Aligning Large Language Models with Consensus between Preference and Policy

jiancong xiao Speaker
Department of Biostatistics and Epidemiology, University of Pennsylvania
 
Tuesday, Aug 6: 2:05 PM - 2:25 PM
Topic-Contributed Paper Session 
Oregon Convention Center 
The rapid advancement of Large Language Models (LLMs) presents significant opportunities in the pursuit of artificial intelligence (AI), while simultaneously raising critical safety concerns. This necessitates the need for robust AI alignment strategies. Reinforcement Learning from Human Feedback (RLHF) has been identified as a promising approach for achieving AI alignment. However, a notable challenge with this method is its susceptibility to mode collapse, leading to a decrease in the diversity of model outputs.

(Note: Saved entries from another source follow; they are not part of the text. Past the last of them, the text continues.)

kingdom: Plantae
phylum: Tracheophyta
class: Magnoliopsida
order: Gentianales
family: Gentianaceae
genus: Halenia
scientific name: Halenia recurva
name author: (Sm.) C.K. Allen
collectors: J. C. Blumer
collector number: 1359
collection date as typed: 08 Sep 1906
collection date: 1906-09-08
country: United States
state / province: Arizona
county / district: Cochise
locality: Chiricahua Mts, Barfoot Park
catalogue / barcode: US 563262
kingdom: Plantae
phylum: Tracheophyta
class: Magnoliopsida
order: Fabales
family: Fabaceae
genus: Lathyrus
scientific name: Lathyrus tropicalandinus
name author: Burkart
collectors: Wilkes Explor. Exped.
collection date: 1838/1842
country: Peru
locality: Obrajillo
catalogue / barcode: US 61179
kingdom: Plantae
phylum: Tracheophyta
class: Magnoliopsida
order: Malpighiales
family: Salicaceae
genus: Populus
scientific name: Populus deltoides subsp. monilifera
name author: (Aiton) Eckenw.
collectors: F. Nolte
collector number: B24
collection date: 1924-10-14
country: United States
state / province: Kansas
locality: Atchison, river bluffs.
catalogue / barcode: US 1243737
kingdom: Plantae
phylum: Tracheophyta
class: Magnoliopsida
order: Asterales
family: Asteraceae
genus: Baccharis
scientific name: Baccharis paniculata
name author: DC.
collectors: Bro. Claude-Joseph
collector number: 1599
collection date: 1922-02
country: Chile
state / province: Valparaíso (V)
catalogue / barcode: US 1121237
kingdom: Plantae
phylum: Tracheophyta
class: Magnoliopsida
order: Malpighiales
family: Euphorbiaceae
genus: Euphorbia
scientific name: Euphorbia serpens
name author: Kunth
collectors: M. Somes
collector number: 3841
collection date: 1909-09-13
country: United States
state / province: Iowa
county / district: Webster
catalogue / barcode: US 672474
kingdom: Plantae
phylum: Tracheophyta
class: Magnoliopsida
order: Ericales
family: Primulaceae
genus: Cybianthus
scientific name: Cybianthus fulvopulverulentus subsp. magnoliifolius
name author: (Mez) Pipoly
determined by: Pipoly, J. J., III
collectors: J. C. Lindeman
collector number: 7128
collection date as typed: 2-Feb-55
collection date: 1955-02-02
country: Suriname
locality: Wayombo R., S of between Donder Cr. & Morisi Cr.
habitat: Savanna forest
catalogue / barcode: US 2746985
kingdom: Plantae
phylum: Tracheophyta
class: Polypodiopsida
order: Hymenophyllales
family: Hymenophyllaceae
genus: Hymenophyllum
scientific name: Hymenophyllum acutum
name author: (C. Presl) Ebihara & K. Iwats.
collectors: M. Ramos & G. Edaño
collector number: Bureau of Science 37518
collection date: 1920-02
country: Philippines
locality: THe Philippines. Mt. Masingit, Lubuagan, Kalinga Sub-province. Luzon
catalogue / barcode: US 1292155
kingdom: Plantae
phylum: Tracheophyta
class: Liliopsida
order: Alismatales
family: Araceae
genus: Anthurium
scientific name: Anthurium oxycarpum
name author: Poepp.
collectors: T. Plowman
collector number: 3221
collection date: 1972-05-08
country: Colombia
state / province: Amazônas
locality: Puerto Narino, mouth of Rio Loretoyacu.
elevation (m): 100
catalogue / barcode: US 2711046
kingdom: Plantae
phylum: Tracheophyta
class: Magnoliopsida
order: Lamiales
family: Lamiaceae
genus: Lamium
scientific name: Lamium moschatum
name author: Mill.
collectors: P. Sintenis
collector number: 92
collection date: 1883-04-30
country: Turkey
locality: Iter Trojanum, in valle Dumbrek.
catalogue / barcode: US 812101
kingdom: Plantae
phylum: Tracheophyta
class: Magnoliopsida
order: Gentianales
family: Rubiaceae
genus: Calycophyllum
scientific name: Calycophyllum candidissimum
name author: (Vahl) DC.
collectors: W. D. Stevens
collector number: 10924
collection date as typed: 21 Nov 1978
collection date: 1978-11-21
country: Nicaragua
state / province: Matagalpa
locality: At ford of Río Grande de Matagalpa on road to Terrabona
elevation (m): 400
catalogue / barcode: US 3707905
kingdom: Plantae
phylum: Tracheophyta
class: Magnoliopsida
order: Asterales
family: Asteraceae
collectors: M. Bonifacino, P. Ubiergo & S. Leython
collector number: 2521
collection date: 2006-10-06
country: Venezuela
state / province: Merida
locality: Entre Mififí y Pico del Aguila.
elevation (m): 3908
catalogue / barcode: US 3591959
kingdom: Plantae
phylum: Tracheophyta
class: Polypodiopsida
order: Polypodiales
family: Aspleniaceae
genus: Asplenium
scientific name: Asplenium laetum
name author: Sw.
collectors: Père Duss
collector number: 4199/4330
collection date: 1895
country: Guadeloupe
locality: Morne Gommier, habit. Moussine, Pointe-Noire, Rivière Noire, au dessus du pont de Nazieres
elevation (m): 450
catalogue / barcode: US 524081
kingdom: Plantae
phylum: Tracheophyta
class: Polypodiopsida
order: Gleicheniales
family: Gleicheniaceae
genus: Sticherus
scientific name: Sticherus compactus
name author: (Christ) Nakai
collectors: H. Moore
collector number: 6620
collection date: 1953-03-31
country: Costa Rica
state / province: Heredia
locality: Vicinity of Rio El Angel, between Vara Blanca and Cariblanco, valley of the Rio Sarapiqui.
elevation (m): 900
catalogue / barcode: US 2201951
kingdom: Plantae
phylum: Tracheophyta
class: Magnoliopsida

Our paper identifies a key issue in this regard: the algorithmic bias inherent in RLHF. We find that such an algorithmic bias is due to the inconsensus between the preference learning (step 2) and policy learning (step 3) stages in RLHF. To tackle this issue, we establish the necessary and sufficient conditions for achieving preference-policy consensus (PPC). We theoretically demonstrate that the global solutions in policy learning for both PPC-RLHF are aligned with the preference. By doing so, these approaches effectively counteract the algorithmic bias inherent in RLHF, thus facilitating a more equitable and well-aligned large language model.